La mirada penetrante la atravesó hasta el cerebro. Sentía como si pudiera leerle la mente. Ciertamente había leído todo lo que había creído que el mundo desconocía sobre ella. Su capacidad le provocó cierto recelo.
-Estoy bien
Él le permitió mostrarse esquiva. ¿Qué otra cosa podría haberle dicho? « ¿Me siento muy mal por haber sido una persona horrenda?» Estoy bien era la verdad. Había sobrevivido a la noche anterior. Tenía que estar bien para haberlo conseguido.
-Esta mañana andamos escasos de pescado fresco -comentó, y aunque no sonrió, sus ojos reflejaron humor-. Probablemente tendremos que luchar con Kiara por nuestra parte de conejo -como si la perra ya reconociera su nombre, ladró, se sentó y levantó las embarradas patas delanteras para suplicar. La postura fue graciosa y provocó una leve risa en Paula-. Imaginé que había que bautizarla -le dijo-. Es del tamaño de un mosquito de Texas, y por si aún no lo has descubierto, tiene piojos.
El día anterior ese comentario habría podido significar el fin del mundo para Paula, pero en ese momento sólo pensó en la desdicha del animal.
-¿Crees que un baño con alguno de los productos que llevo en el neceser podría eliminarlos? -preguntó.
-No lo sé. El agua podría resultarle demasiado fría al no disponer de medios inmediatos para secarla. Las perras como ella son un poco delicadas. Quizá deberíamos intentarlo si vemos que se despeja del todo y sale el sol.
Paula no podía dejar de pensar en lo fácil que resultaba la conversación entre ellos. Bajó la vista y acercó las botas. Se obligó a ponerse el cuero endurecido y luego se levantó. Esa mañana se sentía menos entumecida y dolorida, y eso la animó un poco.
-Es hora de mi paseo mañanero -esbozó una sonrisa leve; le resultó un poco antinatural, pero lo hizo de todos modos.

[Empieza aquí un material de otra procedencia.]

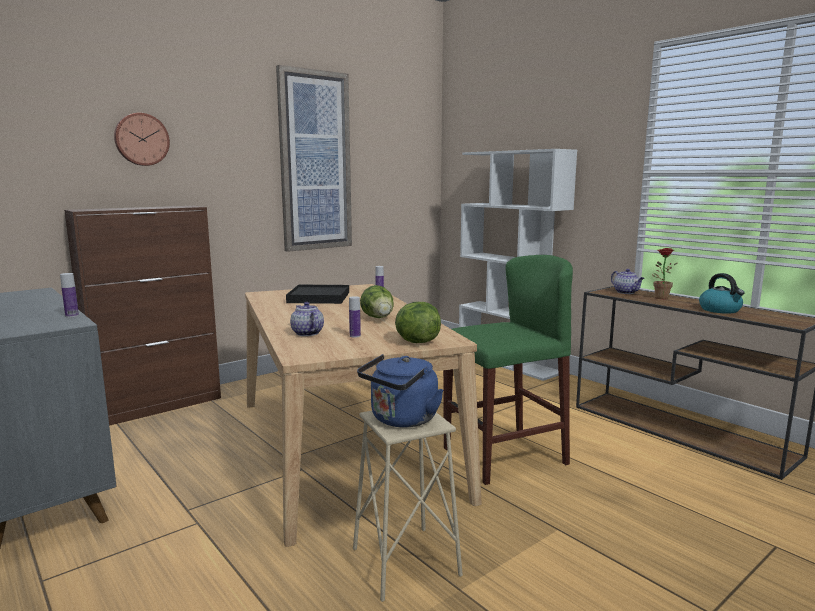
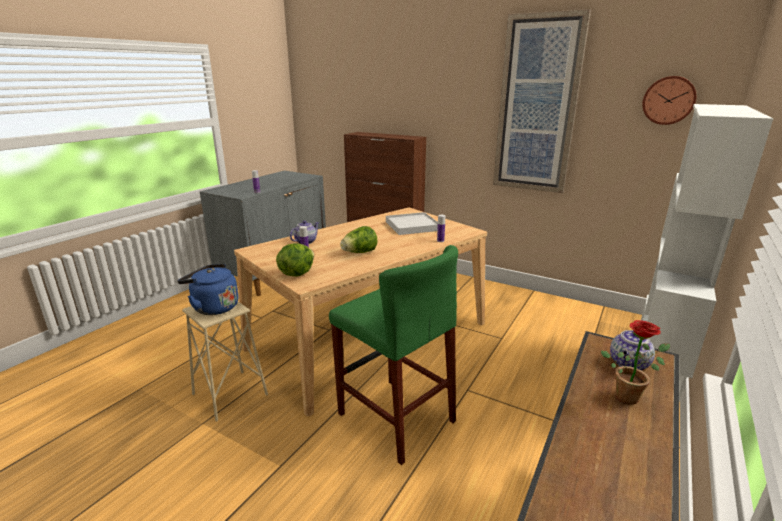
camera: 70 degrees right, 10 degrees up
wall clock [114,113,170,166] -> wall clock moved to [642,76,696,125]
black tray [286,285,349,304] -> white tray [386,212,438,235]
kettle [699,273,745,314] -> none

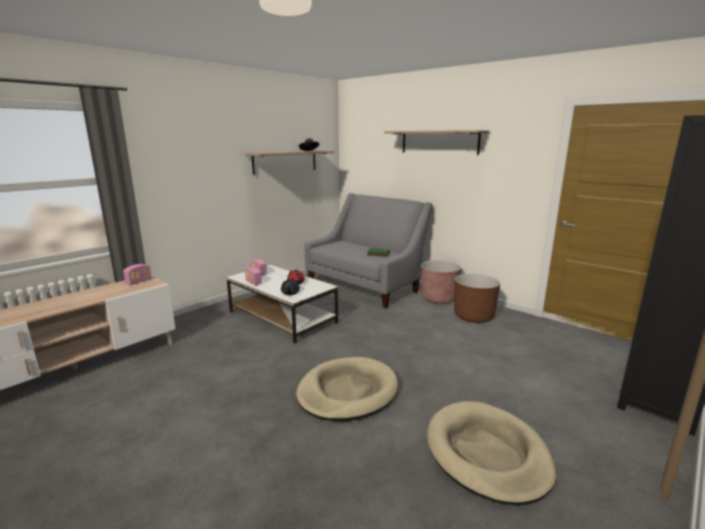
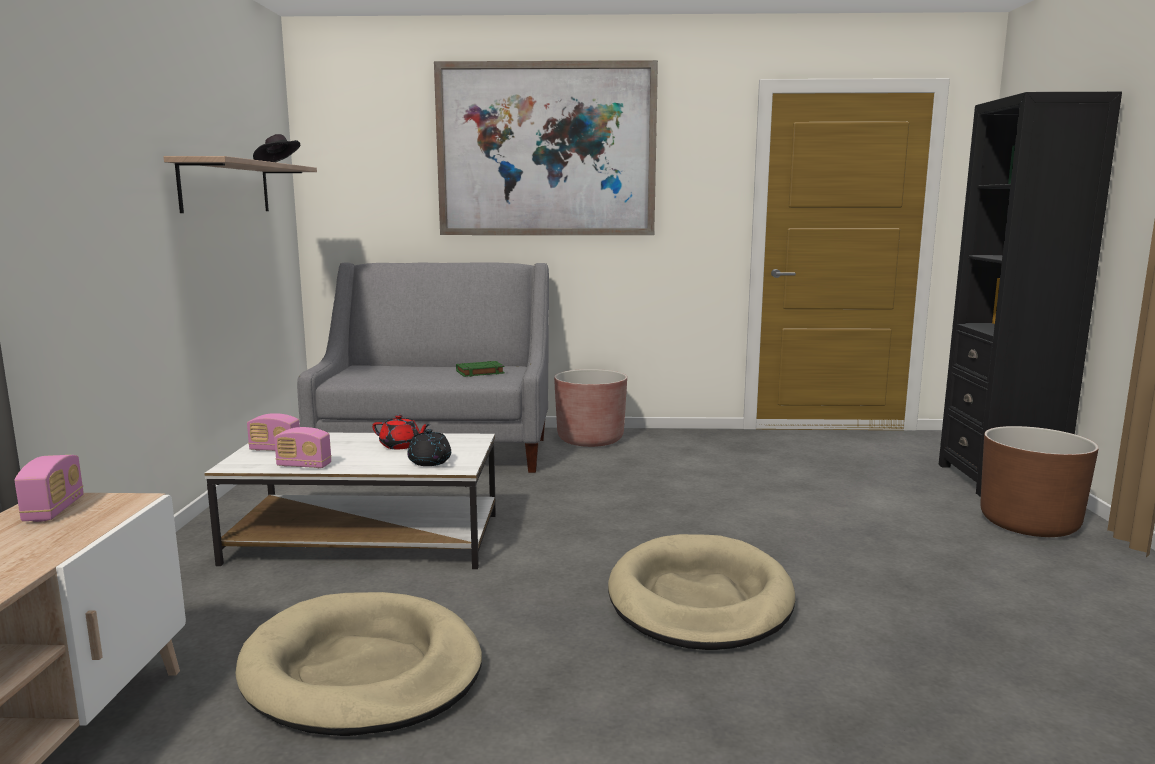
camera: 40 degrees left, 5 degrees down
shelf [384,130,489,155] -> picture [434,60,658,235]
beige dog bed [427,401,556,506] -> beige dog bed moved to [235,592,482,736]
brown planter [454,274,500,323] -> brown planter moved to [980,426,1099,537]

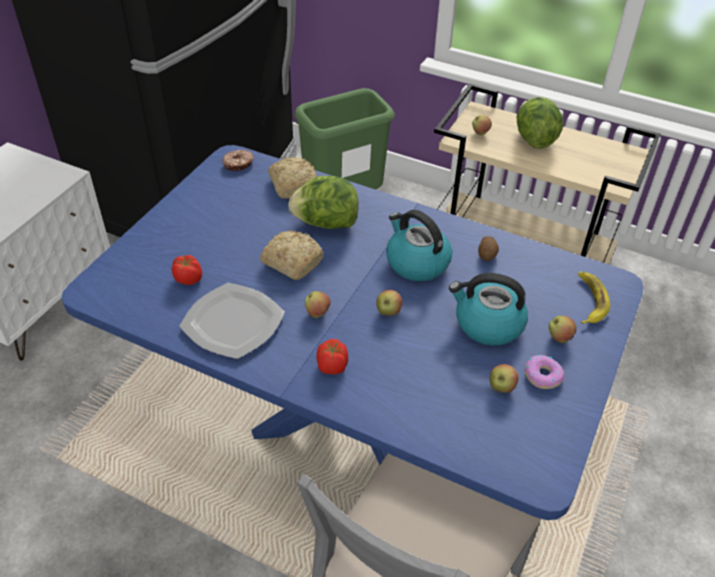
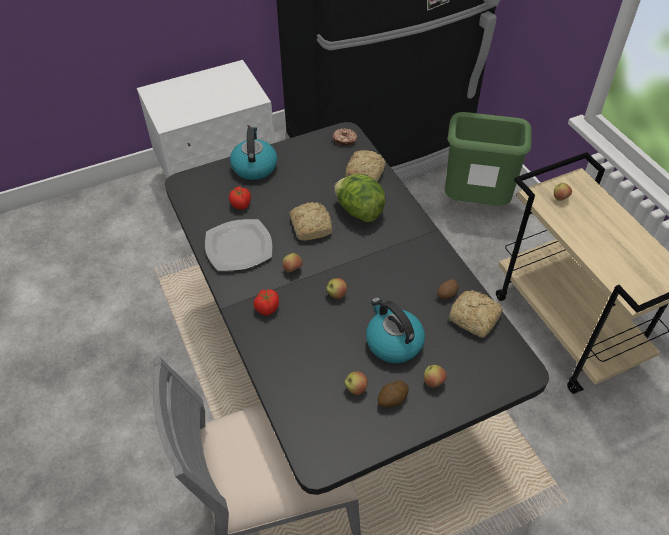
camera: 40 degrees right, 5 degrees up
blue dining table [61,145,644,520] -> black dining table [165,122,549,495]
kettle [386,210,452,281] -> kettle moved to [230,127,277,180]
lettuce [517,97,563,149] -> none
donut [525,355,564,389] -> potato [378,380,409,407]
banana [578,272,610,324] -> none
none -> bread [449,290,503,338]

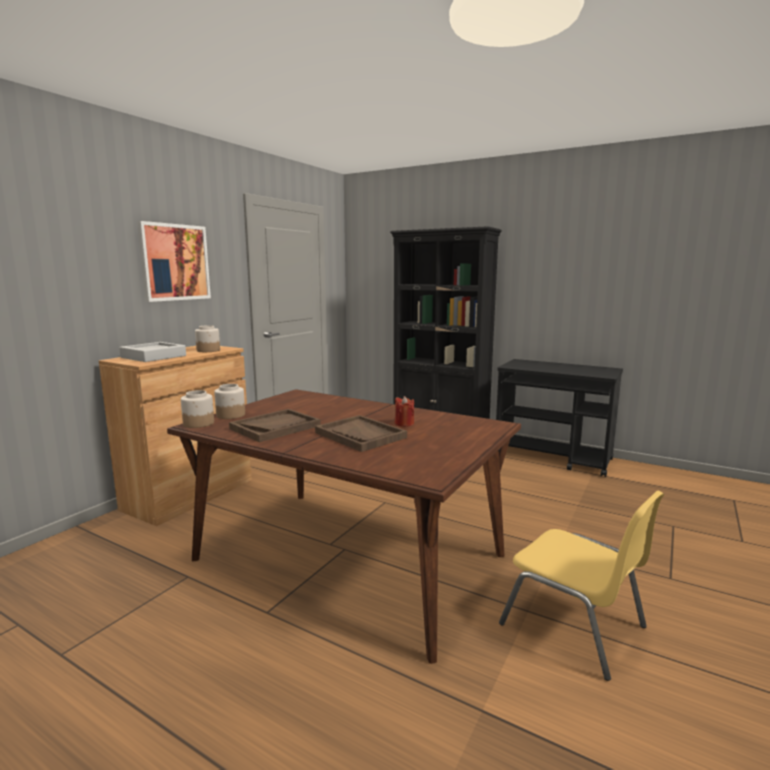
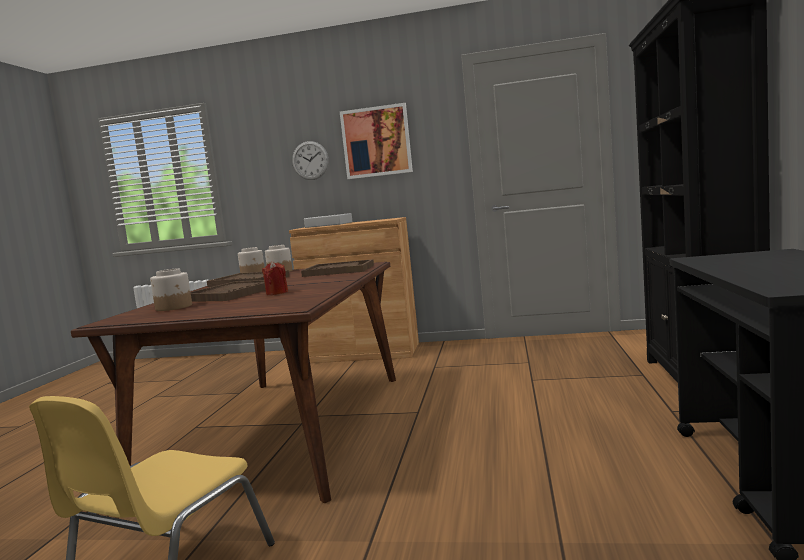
camera: 70 degrees right, 5 degrees down
jar [195,325,220,352] -> jar moved to [150,268,192,311]
none -> wall clock [292,141,329,180]
none -> brown tray [301,259,374,277]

Guardar sus escasas pertenencias y apagar el fuego se había convertido en algo tan habitual que terminaron con rapidez y emprendieron la marcha. Paula intentó olvidar la desesperanza de otra caminata interminable. Ese día estaba dispuesta a encontrar algo con lo que disfrutar. Aún sentía el hondo y vacío peso del dolor, pero en él había una extraña paz. Tenía la peculiar impresión de que no había nada por lo que pelear, ningún motivo para estar tan en guardia para protegerse. Necesitó casi toda la mañana para darse cuenta de que ya no estaba tensa ni ansiosa. Perder la última oportunidad con su madre todavía la entristecía, aunque ya no sentía que debía aferrarse al dolor. En su lugar pensó en toda la gente a la que había herido con su arrogancia y palabras afiladas, con su esnobismo y mal genio.